Provided text →
Islamabad : Former Pakistan prime minister Benazir Bhutto, who was assassinated Thurday, is survived by her mother Nusrat, sister Sanam, husband Asif Ali Zardari and her three children – Bilawal, Bakhtawar and Assefa.

The couple had wed in 1987 and the children are aged 19, 17 and 14 respectively.

Asked in a recent TV interview what she thought of her family, she replied: “I am lucky to have a good husband and good children.”

In fact, she doted on her children, fiercely guarded their privacy and closely followed their education and guided their upbringing. She resisted previous calls for return to Pakistan, saying her children, still young, needed a mother.

It was only when they entered their teens that she agreed to make her plunge again in the hurly-burly of Pakistan’s troubled politics – only to fall a victim to it.

In many ways, Benazir’s family could be said to be star-crossed. Her father Zulfikar Ali Bhutto was hanged in 1979 after being found guilty of plotting a rival politicians’ murder.

Nusrat Bhutto, now 78, was imprisoned after her husband was hanged but was later permitted to leave the country for treatment in London, where her daughters Benazir and Sanam later joined her.

Tasks and exercises →
(A) Reproduce, line for line, the stretch of the records from the line containing "### 3. Quality Assurance" through the line containing "### Loan status", with both of those lines included.
(B) Go on with the article on Benazir Bhutto's surviving family, picking up after its final sentence.

Materials provided →
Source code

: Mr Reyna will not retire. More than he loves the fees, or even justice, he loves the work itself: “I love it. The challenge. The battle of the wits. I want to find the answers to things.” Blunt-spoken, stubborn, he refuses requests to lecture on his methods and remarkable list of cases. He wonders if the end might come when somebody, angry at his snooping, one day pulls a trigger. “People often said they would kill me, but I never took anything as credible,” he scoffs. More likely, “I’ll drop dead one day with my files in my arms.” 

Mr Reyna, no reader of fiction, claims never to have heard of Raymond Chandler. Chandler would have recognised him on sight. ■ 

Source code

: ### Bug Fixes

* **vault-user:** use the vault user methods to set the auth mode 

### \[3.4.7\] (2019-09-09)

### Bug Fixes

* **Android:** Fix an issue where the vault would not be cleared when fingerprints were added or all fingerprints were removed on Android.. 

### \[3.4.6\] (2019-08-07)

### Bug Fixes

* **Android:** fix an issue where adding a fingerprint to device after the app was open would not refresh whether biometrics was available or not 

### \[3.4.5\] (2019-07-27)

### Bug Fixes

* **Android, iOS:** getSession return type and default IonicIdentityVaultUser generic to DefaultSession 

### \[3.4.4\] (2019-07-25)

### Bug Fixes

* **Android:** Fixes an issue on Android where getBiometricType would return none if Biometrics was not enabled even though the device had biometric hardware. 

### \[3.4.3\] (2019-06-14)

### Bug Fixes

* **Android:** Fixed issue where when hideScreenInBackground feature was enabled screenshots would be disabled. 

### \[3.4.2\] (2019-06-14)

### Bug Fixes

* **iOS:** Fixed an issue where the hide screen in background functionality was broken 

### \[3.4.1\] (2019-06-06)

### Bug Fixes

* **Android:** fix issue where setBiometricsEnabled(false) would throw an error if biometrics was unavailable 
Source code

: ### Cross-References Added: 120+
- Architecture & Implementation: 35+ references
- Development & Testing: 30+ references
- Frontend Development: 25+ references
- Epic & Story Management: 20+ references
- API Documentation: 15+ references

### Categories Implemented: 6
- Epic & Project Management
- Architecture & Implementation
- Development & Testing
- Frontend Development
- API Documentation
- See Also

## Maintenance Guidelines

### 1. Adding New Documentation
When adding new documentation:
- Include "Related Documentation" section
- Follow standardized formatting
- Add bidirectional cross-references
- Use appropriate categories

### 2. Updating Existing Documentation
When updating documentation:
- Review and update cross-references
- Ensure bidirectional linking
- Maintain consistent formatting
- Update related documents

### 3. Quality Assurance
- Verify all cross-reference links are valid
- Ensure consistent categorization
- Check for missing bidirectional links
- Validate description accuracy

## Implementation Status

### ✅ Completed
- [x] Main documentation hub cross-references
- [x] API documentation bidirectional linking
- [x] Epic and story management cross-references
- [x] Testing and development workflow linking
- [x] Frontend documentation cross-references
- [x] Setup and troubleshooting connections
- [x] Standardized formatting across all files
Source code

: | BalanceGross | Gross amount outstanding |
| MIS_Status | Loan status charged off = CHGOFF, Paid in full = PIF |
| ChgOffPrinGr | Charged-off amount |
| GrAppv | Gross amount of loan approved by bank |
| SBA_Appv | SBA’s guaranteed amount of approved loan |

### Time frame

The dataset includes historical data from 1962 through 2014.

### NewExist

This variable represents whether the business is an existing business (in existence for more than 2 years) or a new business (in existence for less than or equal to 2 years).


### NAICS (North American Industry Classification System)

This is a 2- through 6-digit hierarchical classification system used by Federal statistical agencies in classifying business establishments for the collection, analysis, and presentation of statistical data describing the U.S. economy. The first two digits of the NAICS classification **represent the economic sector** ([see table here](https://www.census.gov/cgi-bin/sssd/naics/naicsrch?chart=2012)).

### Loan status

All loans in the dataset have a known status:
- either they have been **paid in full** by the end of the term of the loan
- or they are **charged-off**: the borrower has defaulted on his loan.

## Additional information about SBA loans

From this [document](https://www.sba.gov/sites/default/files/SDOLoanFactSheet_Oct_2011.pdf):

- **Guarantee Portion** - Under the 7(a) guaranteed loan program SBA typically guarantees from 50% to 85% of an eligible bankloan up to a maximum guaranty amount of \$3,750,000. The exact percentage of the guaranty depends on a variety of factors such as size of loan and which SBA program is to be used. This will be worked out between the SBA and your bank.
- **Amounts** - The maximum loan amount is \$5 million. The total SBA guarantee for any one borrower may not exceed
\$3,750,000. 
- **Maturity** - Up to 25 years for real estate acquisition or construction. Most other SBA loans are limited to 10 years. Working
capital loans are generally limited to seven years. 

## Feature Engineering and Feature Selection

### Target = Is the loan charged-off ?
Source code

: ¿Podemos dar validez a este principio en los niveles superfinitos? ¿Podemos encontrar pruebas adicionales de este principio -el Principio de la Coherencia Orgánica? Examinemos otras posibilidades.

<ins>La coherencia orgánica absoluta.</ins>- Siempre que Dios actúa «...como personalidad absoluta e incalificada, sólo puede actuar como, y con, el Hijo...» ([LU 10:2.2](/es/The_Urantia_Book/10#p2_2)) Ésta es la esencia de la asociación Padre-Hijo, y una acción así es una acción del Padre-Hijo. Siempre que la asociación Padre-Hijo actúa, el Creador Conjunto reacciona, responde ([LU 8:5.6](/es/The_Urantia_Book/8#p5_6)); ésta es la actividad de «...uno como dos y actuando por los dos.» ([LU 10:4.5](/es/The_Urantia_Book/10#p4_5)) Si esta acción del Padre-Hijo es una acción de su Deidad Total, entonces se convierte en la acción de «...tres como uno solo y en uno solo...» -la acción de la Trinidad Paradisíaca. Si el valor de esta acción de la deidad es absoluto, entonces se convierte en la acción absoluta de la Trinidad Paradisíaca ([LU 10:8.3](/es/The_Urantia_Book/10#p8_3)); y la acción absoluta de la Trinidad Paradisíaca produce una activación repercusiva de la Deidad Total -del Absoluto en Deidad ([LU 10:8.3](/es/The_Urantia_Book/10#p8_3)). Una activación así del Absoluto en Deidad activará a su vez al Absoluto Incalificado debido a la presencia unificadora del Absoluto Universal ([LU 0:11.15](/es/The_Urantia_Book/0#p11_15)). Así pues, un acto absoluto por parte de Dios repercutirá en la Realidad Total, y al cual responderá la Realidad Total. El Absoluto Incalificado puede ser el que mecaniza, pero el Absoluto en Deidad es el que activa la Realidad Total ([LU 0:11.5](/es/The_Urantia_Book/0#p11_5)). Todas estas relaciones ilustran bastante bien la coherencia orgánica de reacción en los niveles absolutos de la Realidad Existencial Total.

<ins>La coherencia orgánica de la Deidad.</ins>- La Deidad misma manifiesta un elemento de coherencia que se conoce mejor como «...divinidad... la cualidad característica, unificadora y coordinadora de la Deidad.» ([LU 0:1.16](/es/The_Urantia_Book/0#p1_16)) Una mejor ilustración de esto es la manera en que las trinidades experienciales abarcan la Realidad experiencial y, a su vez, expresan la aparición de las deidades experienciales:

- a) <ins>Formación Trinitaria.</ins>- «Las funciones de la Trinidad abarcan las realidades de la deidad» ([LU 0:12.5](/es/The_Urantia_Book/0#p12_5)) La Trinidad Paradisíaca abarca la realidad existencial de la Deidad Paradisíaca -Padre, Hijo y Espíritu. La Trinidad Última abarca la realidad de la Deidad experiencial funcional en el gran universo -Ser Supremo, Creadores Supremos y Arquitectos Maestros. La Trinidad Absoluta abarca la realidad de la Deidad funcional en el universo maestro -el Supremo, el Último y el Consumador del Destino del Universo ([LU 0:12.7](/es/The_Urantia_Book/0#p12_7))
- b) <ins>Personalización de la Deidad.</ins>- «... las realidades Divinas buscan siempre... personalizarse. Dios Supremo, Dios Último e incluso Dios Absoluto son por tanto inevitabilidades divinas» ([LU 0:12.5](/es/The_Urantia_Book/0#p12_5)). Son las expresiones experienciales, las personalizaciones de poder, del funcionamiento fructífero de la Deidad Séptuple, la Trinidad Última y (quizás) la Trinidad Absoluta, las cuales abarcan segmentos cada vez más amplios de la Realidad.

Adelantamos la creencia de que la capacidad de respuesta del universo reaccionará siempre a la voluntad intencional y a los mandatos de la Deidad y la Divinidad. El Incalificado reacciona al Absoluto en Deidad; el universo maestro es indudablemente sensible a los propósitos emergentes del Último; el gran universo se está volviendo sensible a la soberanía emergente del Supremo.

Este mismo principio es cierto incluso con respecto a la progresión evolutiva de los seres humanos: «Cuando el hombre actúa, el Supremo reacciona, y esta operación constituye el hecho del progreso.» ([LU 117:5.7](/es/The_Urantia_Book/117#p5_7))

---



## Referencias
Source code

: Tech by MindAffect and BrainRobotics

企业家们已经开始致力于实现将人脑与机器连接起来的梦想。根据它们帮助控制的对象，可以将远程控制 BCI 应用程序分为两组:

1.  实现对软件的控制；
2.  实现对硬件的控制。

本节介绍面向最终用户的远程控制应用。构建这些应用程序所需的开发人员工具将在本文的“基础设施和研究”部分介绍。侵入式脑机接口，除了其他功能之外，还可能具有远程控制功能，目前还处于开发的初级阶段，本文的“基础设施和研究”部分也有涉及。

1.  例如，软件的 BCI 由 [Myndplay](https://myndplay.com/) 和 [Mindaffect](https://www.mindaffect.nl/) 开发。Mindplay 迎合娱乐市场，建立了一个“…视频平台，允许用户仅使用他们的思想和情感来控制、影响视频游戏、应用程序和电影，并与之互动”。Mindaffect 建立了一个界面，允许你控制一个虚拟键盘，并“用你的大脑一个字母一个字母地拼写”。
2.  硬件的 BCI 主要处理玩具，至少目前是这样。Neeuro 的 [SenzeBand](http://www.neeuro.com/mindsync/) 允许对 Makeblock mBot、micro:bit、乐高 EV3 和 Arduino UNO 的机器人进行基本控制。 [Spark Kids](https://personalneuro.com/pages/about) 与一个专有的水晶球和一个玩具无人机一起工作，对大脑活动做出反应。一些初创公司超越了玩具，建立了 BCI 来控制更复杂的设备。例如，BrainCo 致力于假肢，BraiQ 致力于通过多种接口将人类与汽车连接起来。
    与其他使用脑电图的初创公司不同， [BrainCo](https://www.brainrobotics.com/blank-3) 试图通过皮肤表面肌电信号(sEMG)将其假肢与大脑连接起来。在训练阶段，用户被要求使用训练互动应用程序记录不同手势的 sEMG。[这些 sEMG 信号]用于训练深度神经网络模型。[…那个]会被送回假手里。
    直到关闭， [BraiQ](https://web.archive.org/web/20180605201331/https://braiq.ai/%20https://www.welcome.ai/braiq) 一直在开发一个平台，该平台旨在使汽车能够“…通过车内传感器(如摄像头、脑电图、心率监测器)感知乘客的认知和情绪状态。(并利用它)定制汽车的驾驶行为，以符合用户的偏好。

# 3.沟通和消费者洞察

Answers given →
(A)
### 3. Quality Assurance
- Verify all cross-reference links are valid
- Ensure consistent categorization
- Check for missing bidirectional links
- Validate description accuracy

## Implementation Status

### ✅ Completed
- [x] Main documentation hub cross-references
- [x] API documentation bidirectional linking
- [x] Epic and story management cross-references
- [x] Testing and development workflow linking
- [x] Frontend documentation cross-references
- [x] Setup and troubleshooting connections
- [x] Standardized formatting across all files
Source code

: | BalanceGross | Gross amount outstanding |
| MIS_Status | Loan status charged off = CHGOFF, Paid in full = PIF |
| ChgOffPrinGr | Charged-off amount |
| GrAppv | Gross amount of loan approved by bank |
| SBA_Appv | SBA’s guaranteed amount of approved loan |

### Time frame

The dataset includes historical data from 1962 through 2014.

### NewExist

This variable represents whether the business is an existing business (in existence for more than 2 years) or a new business (in existence for less than or equal to 2 years).


### NAICS (North American Industry Classification System)

This is a 2- through 6-digit hierarchical classification system used by Federal statistical agencies in classifying business establishments for the collection, analysis, and presentation of statistical data describing the U.S. economy. The first two digits of the NAICS classification **represent the economic sector** ([see table here](https://www.census.gov/cgi-bin/sssd/naics/naicsrch?chart=2012)).

### Loan status

(B)
In 1985, Benazir’s youngest brother Shahnawaz, then 27, was found dead in his French Riviera apartment in Nice. He could have died of the drug abuse but the Bhutto family insists that he was murdered by poisoning. No one has brought to trial for the murder.

In 1996, Benazir’s younger brother Murtaza, 42, was shot and killed in Karachi along with six supporters during an altercation with the police. The police said that Murtaza and his supporters had refused to allow them to search their vehicles as part of security measures in force in the city.

The incident soured relations between Benazir and Murtaza’s widow Ghinwa, who then began charting an independent political course.

Ghinwa’s daughter Fatima had publicly termed as a “disaster” Benazir’s return to Pakistan.